In my senior year, I discovered I had a gift for public speaking, once I got over my initial fear of facing the class. It really came in handy later when I discovered, much to my surprise, a call to the Christian ministry. Typing in my senior year was another subject that bore fruit for a lifetime. I used typing the year after high school when I was learning to be a bookkeeper, as an Air Force Radio operator, to revise college notes, and all the years of my career to write sermons. I can't think of another course that has been of more practical benefits than touch typing.
As I approached graduation, college seemed to be impossible for me. My family was large and our income was small. I had worked part-time from the age of 12 to pay for my school clothes, school supplies, and spending money. In May of my junior year I enlisted in the Army National Guard battery at Avon Park and began to think of a career in the military. Wauchula Elementary School and Hardee High School had opened to me a wide world of adventure, and I intended to see that world courtesy of the United States Air Force.

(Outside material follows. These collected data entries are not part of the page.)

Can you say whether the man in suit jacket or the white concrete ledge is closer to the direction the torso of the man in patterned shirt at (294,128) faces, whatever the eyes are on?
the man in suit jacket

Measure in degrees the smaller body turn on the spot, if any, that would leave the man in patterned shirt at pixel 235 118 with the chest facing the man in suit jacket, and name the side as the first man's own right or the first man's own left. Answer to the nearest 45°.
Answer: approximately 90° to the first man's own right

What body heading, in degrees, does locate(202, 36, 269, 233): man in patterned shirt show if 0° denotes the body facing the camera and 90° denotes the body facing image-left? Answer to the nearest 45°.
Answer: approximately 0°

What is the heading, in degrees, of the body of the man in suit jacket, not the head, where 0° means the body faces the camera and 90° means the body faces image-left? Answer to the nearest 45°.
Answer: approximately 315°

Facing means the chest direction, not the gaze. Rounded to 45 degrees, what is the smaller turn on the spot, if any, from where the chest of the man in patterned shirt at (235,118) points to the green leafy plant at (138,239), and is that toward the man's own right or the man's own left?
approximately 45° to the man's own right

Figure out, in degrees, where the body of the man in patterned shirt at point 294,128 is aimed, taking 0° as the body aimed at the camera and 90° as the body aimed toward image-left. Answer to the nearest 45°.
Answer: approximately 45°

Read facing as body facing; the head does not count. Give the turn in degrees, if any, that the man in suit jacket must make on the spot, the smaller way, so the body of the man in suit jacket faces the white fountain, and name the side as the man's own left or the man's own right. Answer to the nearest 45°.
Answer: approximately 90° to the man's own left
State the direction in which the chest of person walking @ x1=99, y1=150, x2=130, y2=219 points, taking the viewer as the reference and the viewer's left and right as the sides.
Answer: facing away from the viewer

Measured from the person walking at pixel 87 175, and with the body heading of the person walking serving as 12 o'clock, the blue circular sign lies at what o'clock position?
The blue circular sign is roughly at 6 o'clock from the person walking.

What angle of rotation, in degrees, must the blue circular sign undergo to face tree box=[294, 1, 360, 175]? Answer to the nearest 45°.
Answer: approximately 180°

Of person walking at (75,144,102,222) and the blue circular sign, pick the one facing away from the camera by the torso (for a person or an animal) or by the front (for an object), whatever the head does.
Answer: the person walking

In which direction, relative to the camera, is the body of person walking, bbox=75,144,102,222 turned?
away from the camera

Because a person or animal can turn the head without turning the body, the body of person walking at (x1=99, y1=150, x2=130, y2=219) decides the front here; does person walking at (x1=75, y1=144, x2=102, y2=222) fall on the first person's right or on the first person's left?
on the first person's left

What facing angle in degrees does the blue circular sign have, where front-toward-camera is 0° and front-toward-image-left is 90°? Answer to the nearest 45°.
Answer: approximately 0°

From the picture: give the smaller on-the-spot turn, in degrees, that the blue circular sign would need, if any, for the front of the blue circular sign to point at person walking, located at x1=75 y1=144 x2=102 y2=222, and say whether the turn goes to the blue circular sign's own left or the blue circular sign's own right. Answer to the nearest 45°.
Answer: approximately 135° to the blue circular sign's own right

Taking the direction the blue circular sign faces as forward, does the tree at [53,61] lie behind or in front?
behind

On June 3, 1957 I graduated with my class, and the next day I boarded a Trailways bus for the induction center at Jacksonville. As the bus rolled through town, I took one last look at the place that had shaped my life. I had many memories of growing up there—of education, religious training, friends, playing trombone in the band, talent shows, camping trips with the Boy Scouts--and all I could think was, thanks for the memories, Wauchula. I'm off to see the world.